In 2018, Bovard was critical of Trump, saying that he "has said and done many things to appall the friends of freedom. From Trump's pro-torture comments to his praise of police brutality to his cruise-missile barrage against Syria to his threat to annihilate North Korea, there are ample signs that he scorns a freedom-and-peace posture."

Bovard is a critic of the Transportation Security Administration, writing that "the TSA has a long history of intimidation. In 2002, it created a system of fines to penalize travelers with bad attitudes, charging up to $1,500 for any alleged 'nonphysical interference.' This included any 'situation that in any way would interfere with the screener and his or her ability to continue to work or interfere with their ability to do their jobs,' according to a spokeswoman. The TSA failed to specify exactly how much groveling was necessary and eventually abandoned the regime of fines." He also criticized the TSA's watchlist and concluded that "the TSA's latest anti-privacy charade is yet more evidence that the agency should be done away with. After pointlessly groping countless Americans, the TSA has no excuse for groping more."

==Reception==
Bovard's work has received both praise and criticism in mainstream outlets. In 1994, columnist George F. Will called him “a one-man truth squad.”

A 1999 Wall Street Journal review referred to him as “the roving inspector general of the modern state.”
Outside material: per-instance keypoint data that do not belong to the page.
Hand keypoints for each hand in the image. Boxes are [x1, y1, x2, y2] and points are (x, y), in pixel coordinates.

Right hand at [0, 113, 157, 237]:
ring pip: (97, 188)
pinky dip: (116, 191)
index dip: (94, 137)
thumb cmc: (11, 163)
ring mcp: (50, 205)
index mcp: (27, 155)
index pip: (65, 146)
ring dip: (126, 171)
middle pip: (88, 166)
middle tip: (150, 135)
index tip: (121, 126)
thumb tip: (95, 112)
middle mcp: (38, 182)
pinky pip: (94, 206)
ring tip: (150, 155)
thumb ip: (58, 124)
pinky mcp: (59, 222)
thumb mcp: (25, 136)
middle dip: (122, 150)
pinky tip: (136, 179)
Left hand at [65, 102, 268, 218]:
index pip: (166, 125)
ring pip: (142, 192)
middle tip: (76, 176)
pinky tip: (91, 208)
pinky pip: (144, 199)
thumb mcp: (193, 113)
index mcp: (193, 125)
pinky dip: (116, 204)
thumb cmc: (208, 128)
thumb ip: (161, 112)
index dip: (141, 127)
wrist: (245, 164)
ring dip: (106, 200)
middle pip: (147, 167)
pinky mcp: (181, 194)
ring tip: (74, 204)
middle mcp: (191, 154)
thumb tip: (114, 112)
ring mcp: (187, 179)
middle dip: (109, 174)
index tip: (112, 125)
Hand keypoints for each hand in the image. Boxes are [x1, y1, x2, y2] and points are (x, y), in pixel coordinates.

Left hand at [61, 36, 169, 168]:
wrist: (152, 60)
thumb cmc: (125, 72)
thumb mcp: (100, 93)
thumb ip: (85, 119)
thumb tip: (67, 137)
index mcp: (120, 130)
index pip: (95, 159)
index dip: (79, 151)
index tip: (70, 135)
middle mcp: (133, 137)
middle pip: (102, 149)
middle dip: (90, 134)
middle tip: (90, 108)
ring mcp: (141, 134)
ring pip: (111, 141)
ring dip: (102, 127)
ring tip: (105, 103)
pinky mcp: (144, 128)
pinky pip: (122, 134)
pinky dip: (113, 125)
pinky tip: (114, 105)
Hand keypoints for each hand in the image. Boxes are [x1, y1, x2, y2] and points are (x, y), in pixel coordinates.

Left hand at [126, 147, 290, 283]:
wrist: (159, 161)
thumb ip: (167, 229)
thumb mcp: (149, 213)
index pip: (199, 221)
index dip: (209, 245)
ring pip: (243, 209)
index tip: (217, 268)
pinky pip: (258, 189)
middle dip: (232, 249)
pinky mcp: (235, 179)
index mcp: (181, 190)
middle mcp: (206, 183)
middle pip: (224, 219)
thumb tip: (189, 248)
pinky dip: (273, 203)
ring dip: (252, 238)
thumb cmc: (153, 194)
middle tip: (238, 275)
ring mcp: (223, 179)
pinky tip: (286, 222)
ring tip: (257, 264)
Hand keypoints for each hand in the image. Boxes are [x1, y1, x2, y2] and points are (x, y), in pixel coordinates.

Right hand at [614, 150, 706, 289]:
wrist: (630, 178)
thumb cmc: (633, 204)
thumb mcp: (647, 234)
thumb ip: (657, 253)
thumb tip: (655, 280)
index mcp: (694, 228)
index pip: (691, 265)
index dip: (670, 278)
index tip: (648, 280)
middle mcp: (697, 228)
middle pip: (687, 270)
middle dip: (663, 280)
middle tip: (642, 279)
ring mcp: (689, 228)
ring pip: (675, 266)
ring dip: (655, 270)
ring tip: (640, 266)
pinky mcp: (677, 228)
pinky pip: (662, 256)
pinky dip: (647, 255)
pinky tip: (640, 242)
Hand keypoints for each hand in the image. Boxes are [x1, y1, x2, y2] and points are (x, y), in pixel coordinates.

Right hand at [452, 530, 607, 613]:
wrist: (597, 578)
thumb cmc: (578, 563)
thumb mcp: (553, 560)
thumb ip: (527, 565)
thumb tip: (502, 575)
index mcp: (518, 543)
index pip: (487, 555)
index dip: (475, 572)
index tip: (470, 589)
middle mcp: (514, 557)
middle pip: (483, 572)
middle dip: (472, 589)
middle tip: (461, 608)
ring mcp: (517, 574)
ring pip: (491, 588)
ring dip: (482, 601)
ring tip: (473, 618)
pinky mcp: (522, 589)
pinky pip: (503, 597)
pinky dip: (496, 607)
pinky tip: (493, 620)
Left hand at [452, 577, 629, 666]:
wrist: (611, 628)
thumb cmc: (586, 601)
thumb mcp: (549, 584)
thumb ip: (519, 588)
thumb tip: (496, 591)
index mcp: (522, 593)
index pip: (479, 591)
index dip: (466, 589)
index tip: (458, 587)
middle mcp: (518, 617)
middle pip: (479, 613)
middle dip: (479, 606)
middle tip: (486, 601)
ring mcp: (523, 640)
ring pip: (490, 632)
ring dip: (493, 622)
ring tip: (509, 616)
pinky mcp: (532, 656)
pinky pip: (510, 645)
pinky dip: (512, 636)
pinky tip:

In 2007, The New York Times described him as an “anti-czar czar” in a survey of Washington “czar” roles.

== Selected works ==

- The Farm Fiasco (ICS Press, 1989). ISBN 1558150013.
- Fair Trade Fraud: How Congress Pillages the Consumer and Decimates American Competitiveness (Palgrave Macmillan, 1992). ISBN 0312083440.
- Lost Rights: The Destruction of American Liberty (St. Martin's, 1994). ISBN 0312123337.
- Freedom in Chains: The Rise of the State and the Demise of the Citizen (St. Martin's, 1999). ISBN 0312214413.
- Feeling Your Pain: The Explosion and Abuse of Government Power in the Clinton–Gore Years (St. Martin's, 2000). ISBN 031224052X.
- Terrorism and Tyranny: Trampling Freedom, Justice, and Peace to Rid the World of Evil (Palgrave Macmillan, 2003). ISBN 1403966826.
- The Bush Betrayal (Palgrave Macmillan, 2004). ISBN 1403968519.
- Attention Deficit Democracy (Palgrave Macmillan, 2006). ISBN 1403971080.

=== Reception of selected works ===

- On Attention Deficit Democracy: Publishers Weekly noted the book's polemical sweep and emphasis on skepticism toward state power.
- On Terrorism and Tyranny: A Boston Globe review called it a “scathing” account of the post-9/11 war on terror.